**** Excerpted text ****

# Multiple Micron Filters... I need advice.



## Kirk Osborne (Oct 7, 2012)

I have been looking into filters for running my extracted honey through. I am seeing these 600, 400, and 200 micron filters that fit nicely on top of 5 gallon buckets. 

I'd appreciate any feedback on these devices that you may offer. 

What kind of stuff is being removed at that level of filtration? Anything good being removed?

Pros and cons of these types of filters?


----------



## bevy's honeybees (Apr 21, 2011)

I asked this question at the Fl Bee College this year--micron 600 is a strain and does not remove any pollen or nutrients. It removes wax and bug parts, the undesireables. 
I hope I got the correct answer because that's what I want. I still get a layer of "foam" particles on top of honey after it has settled for a day. I'm still trying ways of getting that out without pulling off too much honey. The saran wrap laid gently on top and then pulled off seems to be the best method. 
I don't know what the other filters remove. I only have 600, the kind that fits in the bucket. The only other con, then your bucked holds a bit under 4 gallons. Other than that I"m happy with this type.


----------



## DC Bees (Sep 24, 2009)

I have the 600 micron i use mainly for creamed honey or if i have to do some crush and strain.The honey needs to be warm for it to work or you may have to leave it strain over night.They are a little on the flimsy side,other than that they work fine for removing the smaller particles.


----------



## mmiller (Jun 17, 2010)

bevy's honeybees said:


> The only other con, then your bucked holds a bit under 4 gallons. Other than that I"m happy with this type.


I good fix for this is to cut the top off another bucket for a spacer. The "spacer" with filter then sits on top of your honey bucket and you can get that extra gallon in it.:thumbsup:

Mike


----------



## rlsiv (Feb 26, 2011)

And to piggy-back on mmiller's comment... you can stack two 5 gallon buckets on top of each other, each with their own strainer, to avoid pouring more than once.
The 600 filter goes on top, then the 400 filter below that, and the "finish" collection/bottling bucket on the bottom.


----------



## RedDave (Apr 5, 2010)

**** Data provided ****

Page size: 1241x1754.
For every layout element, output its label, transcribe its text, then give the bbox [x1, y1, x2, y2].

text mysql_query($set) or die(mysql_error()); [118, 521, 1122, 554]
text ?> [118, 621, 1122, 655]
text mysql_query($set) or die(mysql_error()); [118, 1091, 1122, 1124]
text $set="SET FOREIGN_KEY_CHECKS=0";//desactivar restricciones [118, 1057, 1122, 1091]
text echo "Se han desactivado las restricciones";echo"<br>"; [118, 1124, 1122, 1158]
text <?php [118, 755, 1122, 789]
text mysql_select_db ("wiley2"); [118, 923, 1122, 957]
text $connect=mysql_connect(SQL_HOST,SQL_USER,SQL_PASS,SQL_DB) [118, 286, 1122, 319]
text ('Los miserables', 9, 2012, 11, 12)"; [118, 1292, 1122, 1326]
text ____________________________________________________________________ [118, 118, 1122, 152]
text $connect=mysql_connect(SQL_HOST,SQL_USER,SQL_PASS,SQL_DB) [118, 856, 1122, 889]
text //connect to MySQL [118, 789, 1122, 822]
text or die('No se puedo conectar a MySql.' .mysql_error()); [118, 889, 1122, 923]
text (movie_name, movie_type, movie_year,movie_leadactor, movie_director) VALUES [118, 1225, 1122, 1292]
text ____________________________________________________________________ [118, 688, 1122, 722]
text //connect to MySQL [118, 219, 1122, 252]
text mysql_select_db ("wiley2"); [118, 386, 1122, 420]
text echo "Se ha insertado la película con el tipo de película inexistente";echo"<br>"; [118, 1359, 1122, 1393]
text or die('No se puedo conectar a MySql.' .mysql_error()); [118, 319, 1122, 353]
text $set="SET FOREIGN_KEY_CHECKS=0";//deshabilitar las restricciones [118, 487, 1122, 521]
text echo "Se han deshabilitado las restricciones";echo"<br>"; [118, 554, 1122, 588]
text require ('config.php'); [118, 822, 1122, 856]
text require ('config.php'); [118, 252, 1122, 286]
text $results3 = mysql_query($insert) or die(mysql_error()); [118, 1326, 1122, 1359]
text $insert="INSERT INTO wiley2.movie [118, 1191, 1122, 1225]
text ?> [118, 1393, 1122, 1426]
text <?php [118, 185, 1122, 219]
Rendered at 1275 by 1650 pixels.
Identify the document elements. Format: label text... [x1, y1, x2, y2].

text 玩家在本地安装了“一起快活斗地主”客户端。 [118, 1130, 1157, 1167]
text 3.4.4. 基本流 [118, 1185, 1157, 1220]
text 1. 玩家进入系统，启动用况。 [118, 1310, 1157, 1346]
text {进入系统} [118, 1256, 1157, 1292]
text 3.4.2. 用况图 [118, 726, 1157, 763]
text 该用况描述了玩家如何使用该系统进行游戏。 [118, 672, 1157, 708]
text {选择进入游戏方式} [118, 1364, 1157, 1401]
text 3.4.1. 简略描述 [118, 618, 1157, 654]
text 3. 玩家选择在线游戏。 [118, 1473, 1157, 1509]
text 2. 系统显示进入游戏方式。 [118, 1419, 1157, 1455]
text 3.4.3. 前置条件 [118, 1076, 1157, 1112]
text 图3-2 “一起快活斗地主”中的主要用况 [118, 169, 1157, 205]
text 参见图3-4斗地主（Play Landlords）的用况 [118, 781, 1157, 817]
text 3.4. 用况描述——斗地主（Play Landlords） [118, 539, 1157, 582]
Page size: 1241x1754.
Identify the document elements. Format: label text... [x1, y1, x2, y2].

****

[Directions for this task]
Can you repeat, word for word, the stretch of the honey filter thread from "I asked this" through "(Sep 24, 2009)"?

[Full output]
I asked this question at the Fl Bee College this year--micron 600 is a strain and does not remove any pollen or nutrients. It removes wax and bug parts, the undesireables. 
I hope I got the correct answer because that's what I want. I still get a layer of "foam" particles on top of honey after it has settled for a day. I'm still trying ways of getting that out without pulling off too much honey. The saran wrap laid gently on top and then pulled off seems to be the best method. 
I don't know what the other filters remove. I only have 600, the kind that fits in the bucket. The only other con, then your bucked holds a bit under 4 gallons. Other than that I"m happy with this type.


----------



## DC Bees (Sep 24, 2009)